- Raw records -
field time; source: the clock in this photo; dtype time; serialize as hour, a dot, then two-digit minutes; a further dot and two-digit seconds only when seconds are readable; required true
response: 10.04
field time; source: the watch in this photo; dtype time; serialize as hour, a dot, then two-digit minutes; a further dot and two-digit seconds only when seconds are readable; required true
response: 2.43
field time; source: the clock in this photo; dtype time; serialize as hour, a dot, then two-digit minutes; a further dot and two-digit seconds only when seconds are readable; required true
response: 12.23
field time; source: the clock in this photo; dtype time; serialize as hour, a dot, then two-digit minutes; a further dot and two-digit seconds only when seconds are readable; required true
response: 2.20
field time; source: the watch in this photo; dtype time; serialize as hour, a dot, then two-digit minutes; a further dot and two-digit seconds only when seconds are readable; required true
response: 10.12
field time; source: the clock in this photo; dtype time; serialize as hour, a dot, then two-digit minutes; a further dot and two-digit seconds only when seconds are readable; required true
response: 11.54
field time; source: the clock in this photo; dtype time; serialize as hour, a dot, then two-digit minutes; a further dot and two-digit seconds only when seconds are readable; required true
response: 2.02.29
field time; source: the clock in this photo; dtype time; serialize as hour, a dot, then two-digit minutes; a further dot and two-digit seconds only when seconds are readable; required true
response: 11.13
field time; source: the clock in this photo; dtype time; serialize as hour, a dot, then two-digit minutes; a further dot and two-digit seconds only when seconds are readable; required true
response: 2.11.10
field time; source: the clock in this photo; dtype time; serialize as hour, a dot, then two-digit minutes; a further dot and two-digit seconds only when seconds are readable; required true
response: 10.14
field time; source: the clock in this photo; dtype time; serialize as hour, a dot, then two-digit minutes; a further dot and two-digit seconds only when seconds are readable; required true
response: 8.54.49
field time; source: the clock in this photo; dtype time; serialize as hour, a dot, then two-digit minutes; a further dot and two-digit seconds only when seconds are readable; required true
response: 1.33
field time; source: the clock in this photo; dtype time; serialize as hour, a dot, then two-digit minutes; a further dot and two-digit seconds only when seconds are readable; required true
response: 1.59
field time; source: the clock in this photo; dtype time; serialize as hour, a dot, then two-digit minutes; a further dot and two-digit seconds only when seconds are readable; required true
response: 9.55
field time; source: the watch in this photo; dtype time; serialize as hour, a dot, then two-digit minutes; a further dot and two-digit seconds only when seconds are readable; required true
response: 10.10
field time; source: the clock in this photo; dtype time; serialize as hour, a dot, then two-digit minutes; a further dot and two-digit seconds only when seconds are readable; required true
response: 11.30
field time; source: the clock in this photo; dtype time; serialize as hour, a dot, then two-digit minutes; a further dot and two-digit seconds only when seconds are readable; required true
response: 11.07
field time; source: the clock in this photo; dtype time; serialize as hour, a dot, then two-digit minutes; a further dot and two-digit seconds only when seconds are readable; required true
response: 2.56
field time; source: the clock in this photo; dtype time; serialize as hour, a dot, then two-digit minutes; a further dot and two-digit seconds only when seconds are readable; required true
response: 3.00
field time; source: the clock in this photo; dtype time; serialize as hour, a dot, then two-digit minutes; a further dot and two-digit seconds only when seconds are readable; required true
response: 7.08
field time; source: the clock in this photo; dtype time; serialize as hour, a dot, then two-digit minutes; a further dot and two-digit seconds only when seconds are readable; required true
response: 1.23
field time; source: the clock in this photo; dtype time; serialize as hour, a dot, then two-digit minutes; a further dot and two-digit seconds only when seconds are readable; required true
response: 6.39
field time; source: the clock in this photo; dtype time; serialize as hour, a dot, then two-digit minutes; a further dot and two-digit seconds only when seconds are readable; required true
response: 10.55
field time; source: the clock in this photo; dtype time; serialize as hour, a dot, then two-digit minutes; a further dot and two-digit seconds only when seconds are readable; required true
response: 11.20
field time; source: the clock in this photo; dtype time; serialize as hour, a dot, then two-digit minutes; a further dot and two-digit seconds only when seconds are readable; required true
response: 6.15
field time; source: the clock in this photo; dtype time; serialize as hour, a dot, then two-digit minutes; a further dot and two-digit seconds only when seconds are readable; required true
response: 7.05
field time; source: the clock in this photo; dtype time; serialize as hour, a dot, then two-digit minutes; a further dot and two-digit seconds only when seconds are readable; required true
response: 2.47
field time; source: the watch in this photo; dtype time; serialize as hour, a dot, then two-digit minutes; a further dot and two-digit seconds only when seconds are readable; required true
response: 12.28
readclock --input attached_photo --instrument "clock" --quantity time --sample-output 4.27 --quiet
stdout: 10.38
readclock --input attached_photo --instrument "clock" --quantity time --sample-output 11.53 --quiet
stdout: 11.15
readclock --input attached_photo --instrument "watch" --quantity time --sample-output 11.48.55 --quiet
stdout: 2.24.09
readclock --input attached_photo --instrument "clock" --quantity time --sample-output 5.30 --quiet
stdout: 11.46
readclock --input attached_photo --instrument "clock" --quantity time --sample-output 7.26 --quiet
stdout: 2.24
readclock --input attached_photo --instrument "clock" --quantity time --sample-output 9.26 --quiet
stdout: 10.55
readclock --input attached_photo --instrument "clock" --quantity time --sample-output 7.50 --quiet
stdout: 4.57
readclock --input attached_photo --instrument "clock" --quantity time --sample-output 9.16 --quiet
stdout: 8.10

- Instructions for the task -
Switch every "time" in the records to "clock_time" and write out all the records again with nothing else changed.

- Exercise solution -
field clock_time; source: the clock in this photo; dtype clock_time; serialize as hour, a dot, then two-digit minutes; a further dot and two-digit seconds only when seconds are readable; required true
response: 10.04
field clock_time; source: the watch in this photo; dtype clock_time; serialize as hour, a dot, then two-digit minutes; a further dot and two-digit seconds only when seconds are readable; required true
response: 2.43
field clock_time; source: the clock in this photo; dtype clock_time; serialize as hour, a dot, then two-digit minutes; a further dot and two-digit seconds only when seconds are readable; required true
response: 12.23
field clock_time; source: the clock in this photo; dtype clock_time; serialize as hour, a dot, then two-digit minutes; a further dot and two-digit seconds only when seconds are readable; required true
response: 2.20
field clock_time; source: the watch in this photo; dtype clock_time; serialize as hour, a dot, then two-digit minutes; a further dot and two-digit seconds only when seconds are readable; required true
response: 10.12
field clock_time; source: the clock in this photo; dtype clock_time; serialize as hour, a dot, then two-digit minutes; a further dot and two-digit seconds only when seconds are readable; required true
response: 11.54
field clock_time; source: the clock in this photo; dtype clock_time; serialize as hour, a dot, then two-digit minutes; a further dot and two-digit seconds only when seconds are readable; required true
response: 2.02.29
field clock_time; source: the clock in this photo; dtype clock_time; serialize as hour, a dot, then two-digit minutes; a further dot and two-digit seconds only when seconds are readable; required true
response: 11.13
field clock_time; source: the clock in this photo; dtype clock_time; serialize as hour, a dot, then two-digit minutes; a further dot and two-digit seconds only when seconds are readable; required true
response: 2.11.10
field clock_time; source: the clock in this photo; dtype clock_time; serialize as hour, a dot, then two-digit minutes; a further dot and two-digit seconds only when seconds are readable; required true
response: 10.14
field clock_time; source: the clock in this photo; dtype clock_time; serialize as hour, a dot, then two-digit minutes; a further dot and two-digit seconds only when seconds are readable; required true
response: 8.54.49
field clock_time; source: the clock in this photo; dtype clock_time; serialize as hour, a dot, then two-digit minutes; a further dot and two-digit seconds only when seconds are readable; required true
response: 1.33
field clock_time; source: the clock in this photo; dtype clock_time; serialize as hour, a dot, then two-digit minutes; a further dot and two-digit seconds only when seconds are readable; required true
response: 1.59
field clock_time; source: the clock in this photo; dtype clock_time; serialize as hour, a dot, then two-digit minutes; a further dot and two-digit seconds only when seconds are readable; required true
response: 9.55
field clock_time; source: the watch in this photo; dtype clock_time; serialize as hour, a dot, then two-digit minutes; a further dot and two-digit seconds only when seconds are readable; required true
response: 10.10
field clock_time; source: the clock in this photo; dtype clock_time; serialize as hour, a dot, then two-digit minutes; a further dot and two-digit seconds only when seconds are readable; required true
response: 11.30
field clock_time; source: the clock in this photo; dtype clock_time; serialize as hour, a dot, then two-digit minutes; a further dot and two-digit seconds only when seconds are readable; required true
response: 11.07
field clock_time; source: the clock in this photo; dtype clock_time; serialize as hour, a dot, then two-digit minutes; a further dot and two-digit seconds only when seconds are readable; required true
response: 2.56
field clock_time; source: the clock in this photo; dtype clock_time; serialize as hour, a dot, then two-digit minutes; a further dot and two-digit seconds only when seconds are readable; required true
response: 3.00
field clock_time; source: the clock in this photo; dtype clock_time; serialize as hour, a dot, then two-digit minutes; a further dot and two-digit seconds only when seconds are readable; required true
response: 7.08
field clock_time; source: the clock in this photo; dtype clock_time; serialize as hour, a dot, then two-digit minutes; a further dot and two-digit seconds only when seconds are readable; required true
response: 1.23
field clock_time; source: the clock in this photo; dtype clock_time; serialize as hour, a dot, then two-digit minutes; a further dot and two-digit seconds only when seconds are readable; required true
response: 6.39
field clock_time; source: the clock in this photo; dtype clock_time; serialize as hour, a dot, then two-digit minutes; a further dot and two-digit seconds only when seconds are readable; required true
response: 10.55
field clock_time; source: the clock in this photo; dtype clock_time; serialize as hour, a dot, then two-digit minutes; a further dot and two-digit seconds only when seconds are readable; required true
response: 11.20
field clock_time; source: the clock in this photo; dtype clock_time; serialize as hour, a dot, then two-digit minutes; a further dot and two-digit seconds only when seconds are readable; required true
response: 6.15
field clock_time; source: the clock in this photo; dtype clock_time; serialize as hour, a dot, then two-digit minutes; a further dot and two-digit seconds only when seconds are readable; required true
response: 7.05
field clock_time; source: the clock in this photo; dtype clock_time; serialize as hour, a dot, then two-digit minutes; a further dot and two-digit seconds only when seconds are readable; required true
response: 2.47
field clock_time; source: the watch in this photo; dtype clock_time; serialize as hour, a dot, then two-digit minutes; a further dot and two-digit seconds only when seconds are readable; required true
response: 12.28
readclock --input attached_photo --instrument "clock" --quantity clock_time --sample-output 4.27 --quiet
stdout: 10.38
readclock --input attached_photo --instrument "clock" --quantity clock_time --sample-output 11.53 --quiet
stdout: 11.15
readclock --input attached_photo --instrument "watch" --quantity clock_time --sample-output 11.48.55 --quiet
stdout: 2.24.09
readclock --input attached_photo --instrument "clock" --quantity clock_time --sample-output 5.30 --quiet
stdout: 11.46
readclock --input attached_photo --instrument "clock" --quantity clock_time --sample-output 7.26 --quiet
stdout: 2.24
readclock --input attached_photo --instrument "clock" --quantity clock_time --sample-output 9.26 --quiet
stdout: 10.55
readclock --input attached_photo --instrument "clock" --quantity clock_time --sample-output 7.50 --quiet
stdout: 4.57
readclock --input attached_photo --instrument "clock" --quantity clock_time --sample-output 9.16 --quiet
stdout: 8.10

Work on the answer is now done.